- _TO-DO ITEM_
Lay out the lines from the first one through the line containing "Is the value of Вся", inclusive, as a Markdown table with the columns Row and Text, numbering each line and leaving out blank lines.

- _INPUT_
* * * * * * * * *
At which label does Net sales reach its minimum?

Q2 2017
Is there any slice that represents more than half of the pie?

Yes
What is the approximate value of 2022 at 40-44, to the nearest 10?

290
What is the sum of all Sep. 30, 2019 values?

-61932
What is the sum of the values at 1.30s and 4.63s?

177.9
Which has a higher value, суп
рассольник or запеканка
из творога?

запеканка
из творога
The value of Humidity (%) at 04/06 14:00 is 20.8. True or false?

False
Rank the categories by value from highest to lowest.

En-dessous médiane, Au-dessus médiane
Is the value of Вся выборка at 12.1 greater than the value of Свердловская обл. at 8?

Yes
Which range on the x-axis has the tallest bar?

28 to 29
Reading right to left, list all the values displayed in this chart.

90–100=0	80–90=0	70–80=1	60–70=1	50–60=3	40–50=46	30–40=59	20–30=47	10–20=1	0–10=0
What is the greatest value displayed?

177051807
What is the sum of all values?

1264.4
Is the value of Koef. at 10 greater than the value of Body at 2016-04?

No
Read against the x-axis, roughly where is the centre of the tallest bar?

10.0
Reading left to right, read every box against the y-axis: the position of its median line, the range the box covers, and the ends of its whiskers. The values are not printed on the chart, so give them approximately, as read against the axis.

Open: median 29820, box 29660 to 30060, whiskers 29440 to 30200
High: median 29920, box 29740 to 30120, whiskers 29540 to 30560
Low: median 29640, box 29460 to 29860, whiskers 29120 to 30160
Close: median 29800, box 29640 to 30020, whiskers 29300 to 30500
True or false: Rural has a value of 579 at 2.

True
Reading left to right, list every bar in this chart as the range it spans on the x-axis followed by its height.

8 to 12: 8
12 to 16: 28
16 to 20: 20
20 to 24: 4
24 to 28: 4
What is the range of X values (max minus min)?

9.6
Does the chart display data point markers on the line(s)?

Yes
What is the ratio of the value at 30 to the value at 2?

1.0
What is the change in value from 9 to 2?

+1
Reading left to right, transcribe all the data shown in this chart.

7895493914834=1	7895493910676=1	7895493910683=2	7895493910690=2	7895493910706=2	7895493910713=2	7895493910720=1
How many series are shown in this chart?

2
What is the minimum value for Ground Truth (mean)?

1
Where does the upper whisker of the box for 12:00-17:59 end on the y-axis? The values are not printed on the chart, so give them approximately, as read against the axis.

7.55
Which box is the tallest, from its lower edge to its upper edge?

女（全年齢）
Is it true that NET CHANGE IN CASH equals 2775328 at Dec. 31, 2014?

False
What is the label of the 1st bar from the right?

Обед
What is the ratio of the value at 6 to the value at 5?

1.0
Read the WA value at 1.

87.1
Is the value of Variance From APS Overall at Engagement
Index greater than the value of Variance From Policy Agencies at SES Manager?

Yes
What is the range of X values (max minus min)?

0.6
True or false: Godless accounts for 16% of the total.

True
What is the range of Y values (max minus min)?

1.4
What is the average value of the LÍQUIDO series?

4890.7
* * * * * * * * *
- _ANSWER TO THIS EXERCISE_
| Row | Text |
|---|---|
| 1 | At which label does Net sales reach its minimum? |
| 2 | Q2 2017 |
| 3 | Is there any slice that represents more than half of the pie? |
| 4 | Yes |
| 5 | What is the approximate value of 2022 at 40-44, to the nearest 10? |
| 6 | 290 |
| 7 | What is the sum of all Sep. 30, 2019 values? |
| 8 | -61932 |
| 9 | What is the sum of the values at 1.30s and 4.63s? |
| 10 | 177.9 |
| 11 | Which has a higher value, суп |
| 12 | рассольник or запеканка |
| 13 | из творога? |
| 14 | запеканка |
| 15 | из творога |
| 16 | The value of Humidity (%) at 04/06 14:00 is 20.8. True or false? |
| 17 | False |
| 18 | Rank the categories by value from highest to lowest. |
| 19 | En-dessous médiane, Au-dessus médiane |
| 20 | Is the value of Вся выборка at 12.1 greater than the value of Свердловская обл. at 8? |